On June 30, 2020, Vislink Technologies,
Inc. (the “Company”) held its Annual Meeting of Stockholders (the “Annual Meeting”) exclusively by means
of remote communication. As described in the Company’s Definitive Proxy Statement filed with the U.S. Securities
and Exchange Commission on March 30, 2020, the Company’s stockholders voted on three (3) matters: (i) to elect six (6) members
of the Company’s Board of Directors (the “Board”), each to serve until the next Annual Meeting of Stockholders
and until their successors are elected and qualified or until their earlier resignation or removal; (ii) to consider and vote
on a proposal to ratify the Board’s selection of Marcum LLP as the Company’s independent registered public accountants
for the fiscal year ending December 31, 2020; and (iii) to approve an amendment to the Company’s Certificate of Incorporation,
as amended (the “Certificate of Incorporation”), to effect a reverse stock split of all of the outstanding shares
of the Company’s common stock, par value $0.00001 per share (the “Common Stock”), at a specific ratio within
a range from one-for-five to one-for-fifty, and to grant authorization to the Board to determine, in its sole discretion, the
specific ratio and timing of the reverse stock split any time before September 21, 2020 (the “Reverse Split”).

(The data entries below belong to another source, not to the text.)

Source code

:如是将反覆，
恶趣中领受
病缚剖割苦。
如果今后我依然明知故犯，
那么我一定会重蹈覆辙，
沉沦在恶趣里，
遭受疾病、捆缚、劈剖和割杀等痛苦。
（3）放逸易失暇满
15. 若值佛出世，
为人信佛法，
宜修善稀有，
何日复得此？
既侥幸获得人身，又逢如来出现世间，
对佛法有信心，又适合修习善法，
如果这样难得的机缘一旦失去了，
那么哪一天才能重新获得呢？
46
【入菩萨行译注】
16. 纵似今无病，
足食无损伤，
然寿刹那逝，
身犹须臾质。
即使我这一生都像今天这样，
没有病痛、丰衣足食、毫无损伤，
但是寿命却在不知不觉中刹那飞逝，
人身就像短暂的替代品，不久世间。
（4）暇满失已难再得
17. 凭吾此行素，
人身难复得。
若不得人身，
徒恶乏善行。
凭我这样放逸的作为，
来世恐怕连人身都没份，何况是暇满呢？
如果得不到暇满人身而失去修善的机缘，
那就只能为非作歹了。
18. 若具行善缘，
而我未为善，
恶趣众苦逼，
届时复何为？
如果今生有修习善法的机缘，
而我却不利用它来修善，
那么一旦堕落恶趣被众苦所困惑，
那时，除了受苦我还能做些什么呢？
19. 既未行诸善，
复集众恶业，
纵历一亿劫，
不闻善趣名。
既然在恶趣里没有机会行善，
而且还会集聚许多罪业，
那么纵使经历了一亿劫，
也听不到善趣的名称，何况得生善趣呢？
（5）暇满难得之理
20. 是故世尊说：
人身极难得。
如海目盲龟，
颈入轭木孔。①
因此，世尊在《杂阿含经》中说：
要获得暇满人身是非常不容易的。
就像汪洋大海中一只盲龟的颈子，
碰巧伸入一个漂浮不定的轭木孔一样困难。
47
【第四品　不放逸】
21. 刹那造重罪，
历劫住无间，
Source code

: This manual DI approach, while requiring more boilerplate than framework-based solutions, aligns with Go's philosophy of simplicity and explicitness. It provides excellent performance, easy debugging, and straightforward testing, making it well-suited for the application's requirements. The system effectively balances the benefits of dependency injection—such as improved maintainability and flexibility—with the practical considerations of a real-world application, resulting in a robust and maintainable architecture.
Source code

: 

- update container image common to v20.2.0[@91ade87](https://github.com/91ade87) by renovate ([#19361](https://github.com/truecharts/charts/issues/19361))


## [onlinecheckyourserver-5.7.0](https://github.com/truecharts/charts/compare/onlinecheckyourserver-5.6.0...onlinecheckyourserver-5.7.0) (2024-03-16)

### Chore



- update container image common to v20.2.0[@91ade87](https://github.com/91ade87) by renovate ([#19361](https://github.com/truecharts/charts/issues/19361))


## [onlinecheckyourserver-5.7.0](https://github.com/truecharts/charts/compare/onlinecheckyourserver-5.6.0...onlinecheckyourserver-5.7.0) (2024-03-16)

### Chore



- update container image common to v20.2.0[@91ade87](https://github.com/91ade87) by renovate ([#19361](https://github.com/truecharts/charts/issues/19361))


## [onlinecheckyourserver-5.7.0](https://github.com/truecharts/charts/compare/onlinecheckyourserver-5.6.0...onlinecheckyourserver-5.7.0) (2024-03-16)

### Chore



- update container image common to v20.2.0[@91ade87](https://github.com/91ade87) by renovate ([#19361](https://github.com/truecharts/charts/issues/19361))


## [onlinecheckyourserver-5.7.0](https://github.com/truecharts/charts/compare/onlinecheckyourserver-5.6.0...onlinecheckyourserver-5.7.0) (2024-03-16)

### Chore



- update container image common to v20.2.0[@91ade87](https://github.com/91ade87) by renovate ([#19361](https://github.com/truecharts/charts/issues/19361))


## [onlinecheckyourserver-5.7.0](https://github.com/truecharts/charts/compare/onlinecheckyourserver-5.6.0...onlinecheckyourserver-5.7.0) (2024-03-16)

At the Annual Meeting, stockholders representing
36,785,353 shares of Common Stock, or approximately 69.22% of the 53,141,462 shares of Common Stock outstanding as of February
20, 2020, the record date for the Annual Meeting, were present in person or by proxy, constituting a quorum for purposes of the
Annual Meeting.
Proxies for the Annual Meeting were solicited
pursuant to Section 14(a) of the Securities Exchange Act of 1934, as amended, and there was no solicitation in opposition to management’s
nominees for directors.
Proposal 1-All nominees for directors
named in the Definitive Proxy Statement and listed below were elected by at least a plurality. The term of office for each
director will be until the next Annual Meeting of Stockholders and until their successors are elected and qualified or until their
earlier resignation or removal.
The
final results of the election of directors were as follows:
Name
|
|
For
|
|
Withheld
|
|
Broker
Non-Votes
|
Carleton
M. Miller
|
|
25,637,622
|
|
1,507,626
|
|
9,640,105
|
Susan
Swenson
|
|
25,308,631
|
|
1,836,617
|
|
9,640,105
|
General
James T. Conway
|
|
25,536,447
|
|
1,608,801
|
|
9,640,105
|
Jude
T. Panetta
|
|
25,295,931
|
|
1,849,317
|
|
9,640,105
|
Ralph
Faison
|
|
25,526,509
|
|
1,618,739
|
|
9,640,105
|
Brian
K. Krolicki
|
|
25,423,362
|
|
1,721,886
|
|
9,640,105
|
Proposal
2-The Company’s stockholders ratified the appointment of Marcum LLP as the Company’s independent registered public
accountants for the fiscal year ending December 31, 2020 by a vote of 34,108,298 shares for, 2,070,314 shares against and 606,741
shares abstaining. There were no broker non-votes.
Proposal
3-The Company’s stockholders approved an amendment to the Certificate of Incorporation to effect the Reverse Split by
a vote of 27,058,850 shares for, 9,526,377 shares against and 200,126 shares abstaining. There were no broker non-votes.